Otro es el caso de los dictadores y hombres fuertes que en el ocaso de su vida piden garantías que ni por asomo pensaron dar a sus víctimas, o se dicen perseguidos, acosados y maltratados. En este espacio me he referido en varias oportunidades a uno que me parece particularmente repugnante, el de Alfredo Astiz, capitán de fragata torturador y asesino de niños, mujeres y monjas en la Escuela de Mecánica de la Armada durante la dictadura argentina y el primero en rendirse en las Malvinas cuando estuvo frente a unos cuantos soldados británicos. Condenado a cadena perpetua, brama que su juicio fue una farsa ilegal promovido por grupos de persecución, venganza y rapiña.
Ahora toca al ex dictador guatemalteco Alfredo Ríos Montt, padre de los temibles kaibiles, condenado a 80 años de cárcel por genocidio y crímenes de lesa humanidad en los que perdieron la vida mil 771 indígenas mayas ixiles. El lunes 13 el general de 87 años, se desmayó en la corte y fue hospitalizado.

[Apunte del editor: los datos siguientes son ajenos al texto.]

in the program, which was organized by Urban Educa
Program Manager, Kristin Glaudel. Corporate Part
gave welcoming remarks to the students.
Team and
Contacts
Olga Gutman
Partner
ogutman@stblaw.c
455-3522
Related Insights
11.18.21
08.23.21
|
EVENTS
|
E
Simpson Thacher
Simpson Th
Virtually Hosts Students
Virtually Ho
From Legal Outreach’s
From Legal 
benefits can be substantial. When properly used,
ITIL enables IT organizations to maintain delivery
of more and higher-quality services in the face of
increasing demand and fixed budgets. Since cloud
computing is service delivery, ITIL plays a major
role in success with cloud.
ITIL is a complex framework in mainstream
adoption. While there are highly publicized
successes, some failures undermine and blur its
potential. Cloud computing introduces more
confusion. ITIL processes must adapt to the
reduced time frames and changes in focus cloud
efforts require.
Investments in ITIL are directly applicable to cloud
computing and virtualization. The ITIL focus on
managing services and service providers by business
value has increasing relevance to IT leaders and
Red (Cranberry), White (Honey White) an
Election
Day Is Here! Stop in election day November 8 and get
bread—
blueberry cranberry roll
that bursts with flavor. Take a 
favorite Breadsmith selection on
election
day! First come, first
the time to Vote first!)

El tribunal ordenó al Estado guatemalteco pedir perdón por la matanza y el 23 de marzo, fecha del golpe de Ríos Montt, será declarado “Día Nacional contra el Genocidio”. Un toque de justicia poética.
Molcajete…
Claudio Lomnitz fue a Tijuana y visitó el muro que marca la frontera (La Jornada, 17 de abril). Tomo este divertido párrafo de su texto: “La valla de la playa de Tijuana está llena de pintas de todo tipo -cristianas, antimperialistas, filosóficas, amorosas, etcétera-. Muchas de esas pintas están en inglés, y fueron escritas por estadunidenses que viven en México o bien que van a Tijuana de paseo y se indignan por la política de su propio país. Una de esas pintas, que fue la que más me gustó, dice: ‘Please don’t feed the gringos’. La imagen, buenísima, invierte el sentido de la barda: los animales observados y enjaulados, como de zoológico, serían ahora los estadunidenses, y no los supuestos bárbaros del sur”.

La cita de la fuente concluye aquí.